▸ The task:
Looking at the records below, say how many lines include "description", and add nothing else.

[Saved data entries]
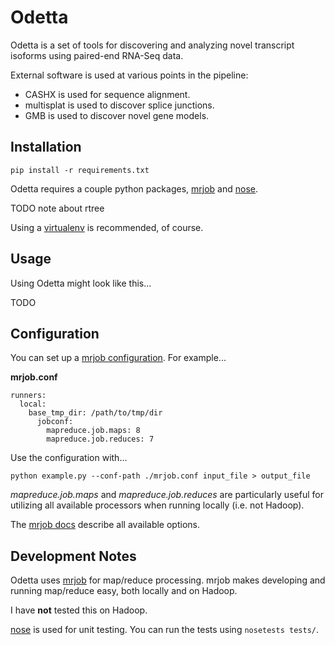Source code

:# Odetta

Odetta is a set of tools for discovering and analyzing novel transcript isoforms using paired-end RNA-Seq data.

External software is used at various points in the pipeline:
* CASHX is used for sequence alignment.
* multisplat is used to discover splice junctions.
* GMB is used to discover novel gene models.


## Installation

```pip install -r requirements.txt```

Odetta requires a couple python packages, [mrjob](http://packages.python.org/mrjob/) 
and [nose](http://readthedocs.org/docs/nose/).

TODO note about rtree

Using a [virtualenv](http://pypi.python.org/pypi/virtualenv) is recommended, of course.


## Usage

Using Odetta might look like this...

TODO

## Configuration

You can set up a [mrjob configuration](http://packages.python.org/mrjob/configs.html).  For example...

__mrjob.conf__

    runners:
      local:
        base_tmp_dir: /path/to/tmp/dir
          jobconf:
            mapreduce.job.maps: 8
            mapreduce.job.reduces: 7

Use the configuration with...

```python example.py --conf-path ./mrjob.conf input_file > output_file```

_mapreduce.job.maps_ and _mapreduce.job.reduces_ are particularly useful for utilizing all available processors when running locally (i.e. not Hadoop).

The [mrjob docs](http://packages.python.org/mrjob/configs.html) describe all available
options.


## Development Notes

Odetta uses [mrjob](http://packages.python.org/mrjob/) for map/reduce processing.
mrjob makes developing and running map/reduce easy, both locally and on Hadoop.

I have __not__ tested this on Hadoop.

[nose](http://readthedocs.org/docs/nose/) is used for unit testing.  You can run the tests using `nosetests tests/`.
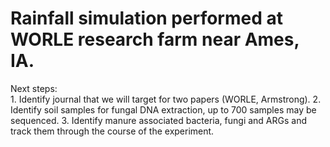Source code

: # Rainfall simulation performed at WORLE research farm near Ames, IA.   

Next steps:     
	1. Identify journal that we will target for two papers (WORLE, Armstrong).
	2. Identify soil samples for fungal DNA extraction, up to 700 samples may be sequenced.
	3. Identify manure associated bacteria, fungi and ARGs and track them through the course of the experiment.   

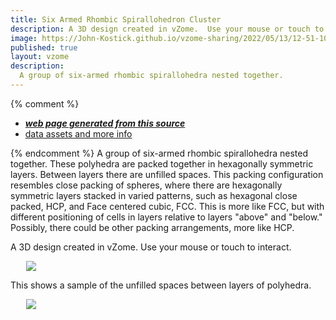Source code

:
 ```yaml
---
title: Six Armed Rhombic Spirallohedron Cluster
description: A 3D design created in vZome.  Use your mouse or touch to interact.
image: https://John-Kostick.github.io/vzome-sharing/2022/05/13/12-51-10-six-armed-rhombic-spirallohedron-12-gon/six-armed-rhombic-spirallohedron-12-gon.png
published: true
layout: vzome
description:
  A group of six-armed rhombic spirallohedra nested together. 
---
```


{% comment %}
 - [***web page generated from this source***](<https://John-Kostick.github.io/vzome-sharing/2022/05/13/six-armed-rhombic-spirallohedron-12-gon-12-51-10.html>)
 - [data assets and more info](<https://github.com/John-Kostick/vzome-sharing/tree/main/2022/05/13/12-51-10-six-armed-rhombic-spirallohedron-12-gon/>)
 
{% endcomment %}
  A group of six-armed rhombic spirallohedra nested together. These polyhedra are packed together in hexagonally symmetric layers.  Between layers there are unfilled spaces.  This packing configuration resembles close packing of spheres, where there are hexagonally symmetric layers stacked in varied patterns, such as hexagonal close packed, HCP, and Face centered cubic, FCC.  This is more like FCC, but with different positioning of cells in layers relative to layers "above" and "below."  Possibly, there could be other packing arrangements, more like HCP.  

A 3D design created in vZome.  Use your mouse or touch to interact.

<vzome-viewer style="width: 87%; height: 60vh; margin: 5%"
       src="https://John-Kostick.github.io/vzome-sharing/2022/05/13/12-51-10-six-armed-rhombic-spirallohedron-12-gon/six-armed-rhombic-spirallohedron-12-gon.vZome" >
  <img src="https://John-Kostick.github.io/vzome-sharing/2022/05/13/12-51-10-six-armed-rhombic-spirallohedron-12-gon/six-armed-rhombic-spirallohedron-12-gon.png" />
</vzome-viewer>

This shows a sample of the unfilled spaces between layers of polyhedra.  

<vzome-viewer style="width: 87%; height: 60vh; margin: 5%"
      src="https://John-Kostick.github.io/vzome-sharing/2022/05/13/14-06-27-six-armed-negative-space-12-gon/six-armed-negative-space-12-gon.vZome" >
 <img src="https://John-Kostick.github.io/vzome-sharing/2022/05/13/14-06-27-six-armed-negative-space-12-gon/six-armed-negative-space-12-gon.png" />
</vzome-viewer>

▸ Answer to the problem:
2